Мирабо пользовался на трибуне таким же влиянием, каким Сьейес в комитетах. Этому человеку нужен был только случай, чтобы сделаться великим. В Риме, во время процветания республики, он был бы одним из Гракхов; во время его упадка — Катилиной; во время Фронды он был бы кардиналом Рецом, а в дряхлой монархии, где такой человек, как он, мог употребить свои огромные дарования лишь на агитацию, он сделался известным лишь необузданностью своих страстей, преследованиями со стороны власти, распутной жизнью и страданиями за нее. Мощные силы его искали деятельности, и революция дала ему ее. Привыкший к борьбе против деспотизма, раздраженный дворянством, которое оттолкнуло его от себя за его увлечения, ловкий, смелый, красноречивый, Мирабо чувствовал, что революция будет его делом и жизнью. Он отвечал главнейшим потребностям своего времени. Его мысли, голос, жесты — все это было как бы создано для трибуна. В минуты опасности он увлекался и этим подчинял себе все Собрание; остроумными переходами он умел прекращать затруднительные прения; одним словом обрывал честолюбцев, заставлял умолкнуть личную вражду, приводил в замешательство своих соперников. Этот могущественный смертный, чувствовавший себя легко среди волнений, то неудержимо страстный, то безыскусственно свободный, пользовался в Собрании как бы верховной властью. Он быстро приобрел огромную популярность, которую и сохранил до самой своей смерти. Человек, которого все чуждались при вступлении его в собрание Генеральных штатов, был погребен в Пантеоне, горячо оплакиваемый Собранием и всей Францией. Без революции Мирабо не исполнил бы своего назначения, так как недостаточно быть великим человеком — надо родиться вовремя.

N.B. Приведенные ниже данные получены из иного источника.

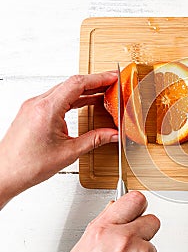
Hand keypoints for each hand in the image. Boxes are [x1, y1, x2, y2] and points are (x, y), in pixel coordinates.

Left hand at [0, 72, 117, 207]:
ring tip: (102, 92)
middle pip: (72, 84)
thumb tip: (112, 134)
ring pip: (64, 90)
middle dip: (95, 82)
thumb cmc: (27, 165)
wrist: (4, 174)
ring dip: (84, 90)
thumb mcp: (69, 152)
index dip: (99, 78)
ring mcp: (33, 106)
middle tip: (112, 83)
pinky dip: (73, 98)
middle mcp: (38, 103)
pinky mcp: (32, 112)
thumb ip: (95, 140)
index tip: (112, 77)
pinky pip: (56, 98)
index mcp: (47, 109)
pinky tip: (84, 102)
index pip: (77, 84)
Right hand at [66, 191, 159, 251]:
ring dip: (143, 251)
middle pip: (153, 219)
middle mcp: (123, 239)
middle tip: (132, 238)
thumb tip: (115, 209)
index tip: (136, 209)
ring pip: (152, 244)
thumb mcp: (84, 246)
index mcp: (103, 229)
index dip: (137, 204)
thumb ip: (103, 224)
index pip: (135, 199)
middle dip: (144, 228)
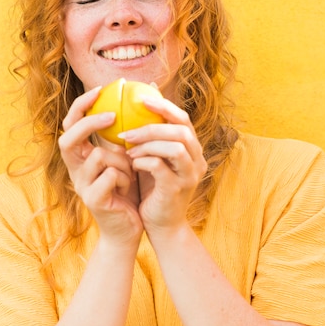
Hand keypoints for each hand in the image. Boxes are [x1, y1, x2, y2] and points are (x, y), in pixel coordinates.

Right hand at [58, 87, 142, 243]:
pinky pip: (109, 175)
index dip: (81, 106)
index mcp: (81, 158)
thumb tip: (136, 106)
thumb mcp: (126, 161)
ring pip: (98, 155)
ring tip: (131, 174)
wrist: (128, 230)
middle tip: (112, 115)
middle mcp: (75, 170)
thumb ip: (123, 140)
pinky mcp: (92, 200)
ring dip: (121, 161)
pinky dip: (124, 178)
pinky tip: (127, 190)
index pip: (71, 125)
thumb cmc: (128, 193)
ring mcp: (81, 186)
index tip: (100, 90)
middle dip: (90, 123)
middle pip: (68, 138)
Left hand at [123, 96, 206, 234]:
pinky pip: (161, 167)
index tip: (141, 99)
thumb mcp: (152, 160)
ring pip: (176, 147)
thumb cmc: (154, 190)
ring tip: (128, 147)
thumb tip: (136, 108)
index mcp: (192, 150)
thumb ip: (150, 138)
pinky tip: (132, 163)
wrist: (161, 226)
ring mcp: (190, 176)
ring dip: (148, 143)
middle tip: (127, 129)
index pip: (183, 120)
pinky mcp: (177, 190)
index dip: (164, 106)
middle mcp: (197, 161)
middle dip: (152, 125)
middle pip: (181, 130)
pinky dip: (145, 161)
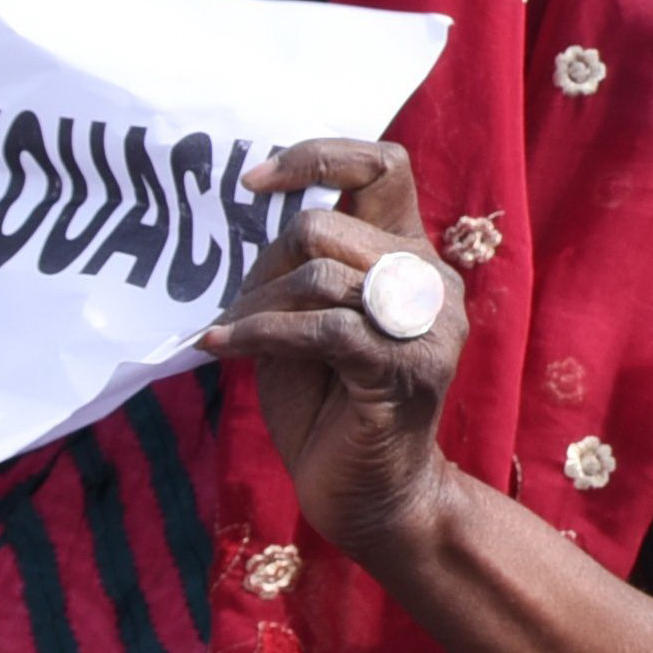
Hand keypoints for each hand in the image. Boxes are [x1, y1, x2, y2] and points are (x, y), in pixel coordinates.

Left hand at [201, 137, 464, 563]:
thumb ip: (299, 267)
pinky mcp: (404, 369)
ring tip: (227, 338)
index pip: (385, 165)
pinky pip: (320, 327)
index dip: (319, 157)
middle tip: (236, 314)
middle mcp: (430, 280)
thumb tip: (267, 223)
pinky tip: (222, 349)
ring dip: (254, 307)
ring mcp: (426, 325)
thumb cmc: (329, 408)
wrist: (368, 496)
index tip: (256, 183)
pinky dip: (257, 334)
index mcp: (410, 256)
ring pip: (318, 273)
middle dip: (263, 267)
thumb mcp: (304, 320)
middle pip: (325, 225)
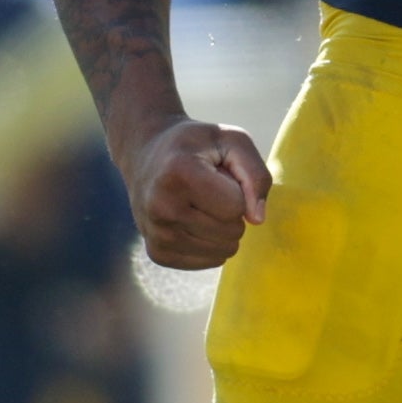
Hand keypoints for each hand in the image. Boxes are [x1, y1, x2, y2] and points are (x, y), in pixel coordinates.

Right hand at [123, 116, 270, 270]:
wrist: (144, 155)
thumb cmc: (196, 146)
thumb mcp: (232, 140)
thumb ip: (256, 175)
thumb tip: (257, 220)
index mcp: (178, 174)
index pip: (236, 206)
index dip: (238, 190)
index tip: (217, 173)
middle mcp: (161, 207)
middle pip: (231, 232)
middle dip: (231, 211)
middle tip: (207, 188)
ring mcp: (157, 235)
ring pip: (223, 251)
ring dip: (222, 229)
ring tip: (199, 203)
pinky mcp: (158, 254)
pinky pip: (210, 262)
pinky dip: (210, 243)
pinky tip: (191, 220)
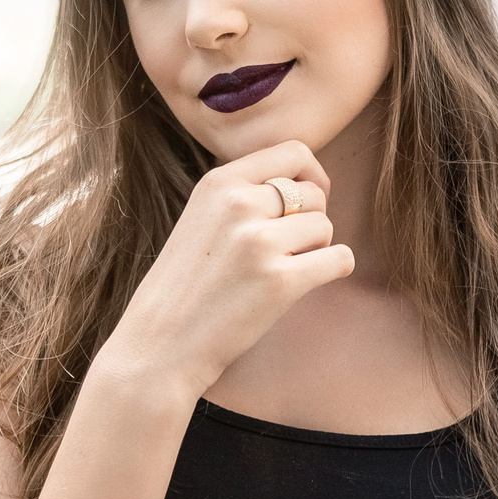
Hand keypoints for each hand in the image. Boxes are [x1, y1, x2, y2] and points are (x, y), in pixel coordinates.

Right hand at [98, 140, 354, 397]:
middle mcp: (238, 204)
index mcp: (218, 183)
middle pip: (314, 193)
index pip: (293, 152)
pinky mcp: (280, 281)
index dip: (311, 176)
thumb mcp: (200, 220)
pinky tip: (307, 284)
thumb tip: (306, 184)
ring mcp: (259, 242)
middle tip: (287, 250)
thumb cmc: (182, 289)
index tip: (306, 202)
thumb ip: (242, 196)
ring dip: (317, 249)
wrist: (158, 346)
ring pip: (326, 226)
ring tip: (284, 270)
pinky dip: (334, 270)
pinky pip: (339, 259)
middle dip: (311, 220)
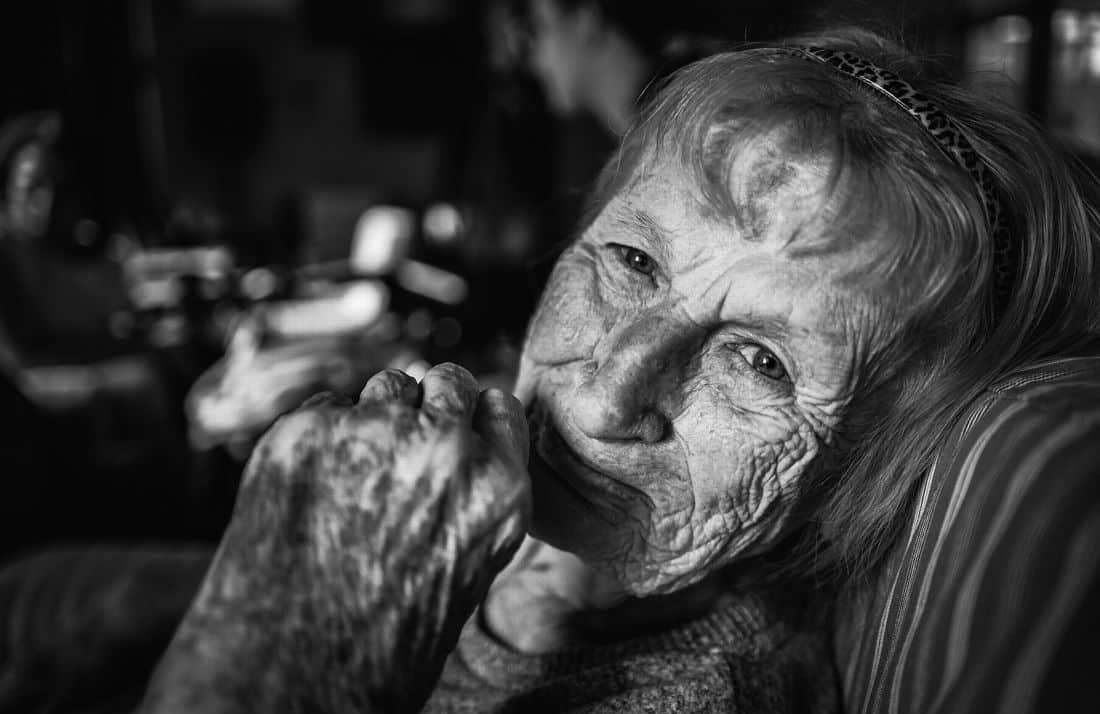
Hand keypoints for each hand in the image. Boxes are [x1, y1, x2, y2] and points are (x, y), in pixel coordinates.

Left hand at [142, 364, 530, 712]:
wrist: (287, 680)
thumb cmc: (381, 646)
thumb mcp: (466, 572)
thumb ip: (471, 499)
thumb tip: (458, 449)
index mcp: (497, 492)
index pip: (499, 407)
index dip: (475, 415)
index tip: (458, 422)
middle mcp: (444, 451)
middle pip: (447, 380)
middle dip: (428, 404)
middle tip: (403, 440)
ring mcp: (372, 434)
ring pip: (385, 387)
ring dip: (375, 417)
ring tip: (353, 475)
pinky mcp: (305, 433)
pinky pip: (325, 409)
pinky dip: (320, 437)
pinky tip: (310, 488)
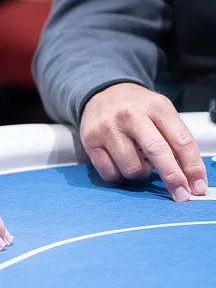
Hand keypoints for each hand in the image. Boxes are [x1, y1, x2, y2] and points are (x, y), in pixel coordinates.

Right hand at [80, 83, 206, 201]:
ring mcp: (108, 127)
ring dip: (140, 173)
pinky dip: (119, 176)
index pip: (181, 141)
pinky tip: (121, 163)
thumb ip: (175, 140)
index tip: (198, 186)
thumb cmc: (137, 109)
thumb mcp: (161, 114)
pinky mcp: (90, 140)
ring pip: (132, 168)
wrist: (102, 93)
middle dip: (173, 178)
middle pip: (157, 152)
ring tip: (138, 161)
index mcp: (156, 106)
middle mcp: (130, 114)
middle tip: (181, 194)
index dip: (193, 167)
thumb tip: (190, 177)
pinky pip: (110, 173)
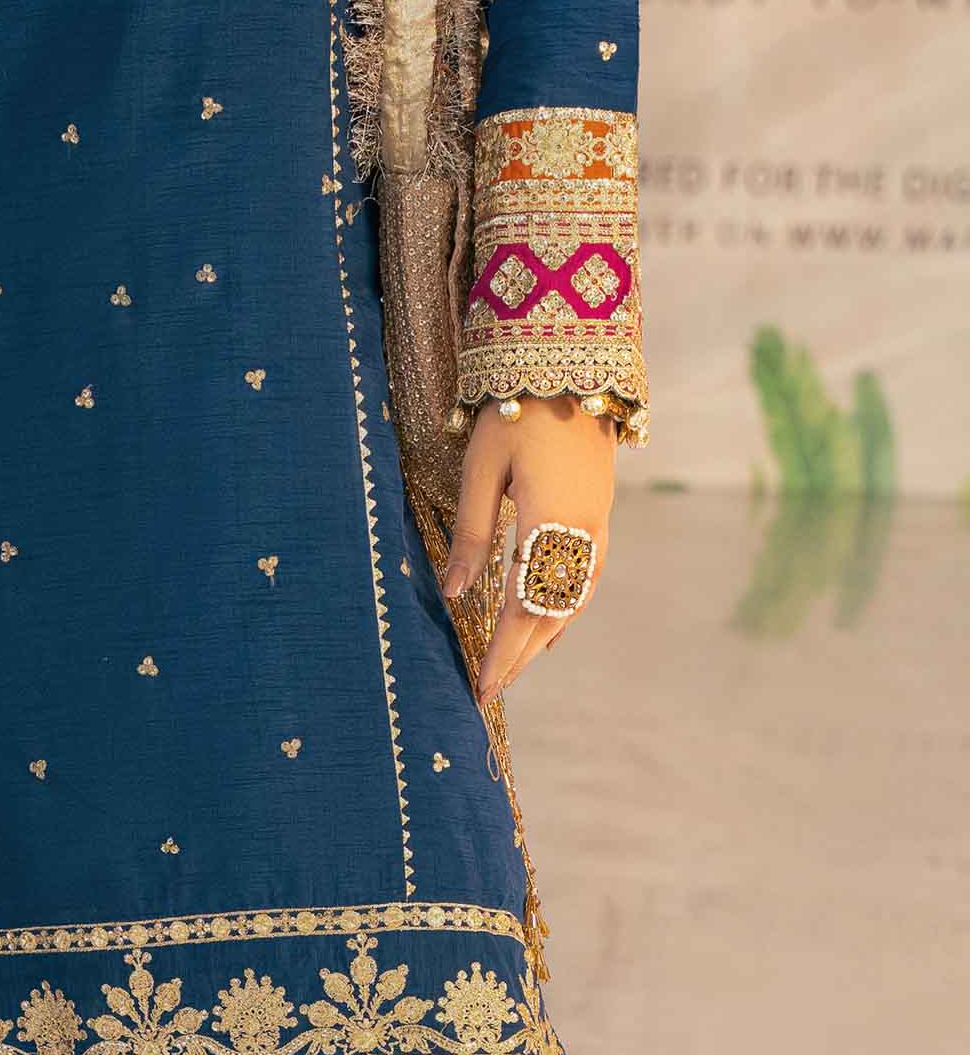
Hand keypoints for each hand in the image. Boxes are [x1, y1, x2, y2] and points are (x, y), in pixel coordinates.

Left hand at [440, 395, 615, 704]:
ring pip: (573, 599)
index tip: (482, 688)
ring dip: (543, 637)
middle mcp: (582, 532)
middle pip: (551, 614)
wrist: (571, 365)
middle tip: (490, 689)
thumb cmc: (514, 412)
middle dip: (520, 655)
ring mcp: (598, 524)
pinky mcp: (602, 513)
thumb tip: (454, 595)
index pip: (523, 609)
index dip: (503, 653)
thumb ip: (470, 535)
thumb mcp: (480, 470)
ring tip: (514, 665)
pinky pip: (586, 577)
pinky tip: (550, 625)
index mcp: (548, 523)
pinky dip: (565, 608)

Герцог Орлеанский, которому тоже приписывали отдельную партию, имел весьма незначительное влияние на Собрание; он вотировал с большинством, а не большинство с ним. Личная привязанность к нему некоторых членов, его имя, опасения двора, популярность, которой награждались некоторые его мнения, скорее надежды, чем заговоры, преувеличили его значение как крамольника. В нем не было не только достоинств, но и недостатков заговорщика. Быть может, он содействовал народному движению своими деньгами и своим именем, но это движение вспыхнуло бы одинаково и без его помощи, и цели этого движения не имели ничего общего с его возвышением. И до сих пор часто делают грубую ошибку, полагая, что величайшая из революций вызвана была какими-то темными и ничтожными происками, как будто в такое время целый народ мог служить орудием в руках одного человека.
Собрание сделалось всемогущим; муниципальная власть зависела от него; Национальная гвардия повиновалась ему. Оно было разделено на комитеты, чтобы облегчить свои труды и сделать их успешнее. Королевская власть, хотя еще и существовала по праву, была уже до некоторой степени уничтожена, так как ей не повиновались, и Собрание должно было заменить ее влияние своим собственным. Поэтому, кроме комитетов, которые были обременены подготовлениями к своим работам, пришлось назначить еще другие, которым был поручен надзор за общественными делами. Комитет продовольствия занимался доставлением съестных припасов, столь важным в неурожайный год; Комитет сношений вел переписку с муниципалитетом и с провинциями; Следственный комитет принимал доносы на заговорщиков, врагов 14 июля. Но главным предметом забот Собрания были финансы и конституция, — два вопроса, происшедшим кризисом отодвинутые было на задний план.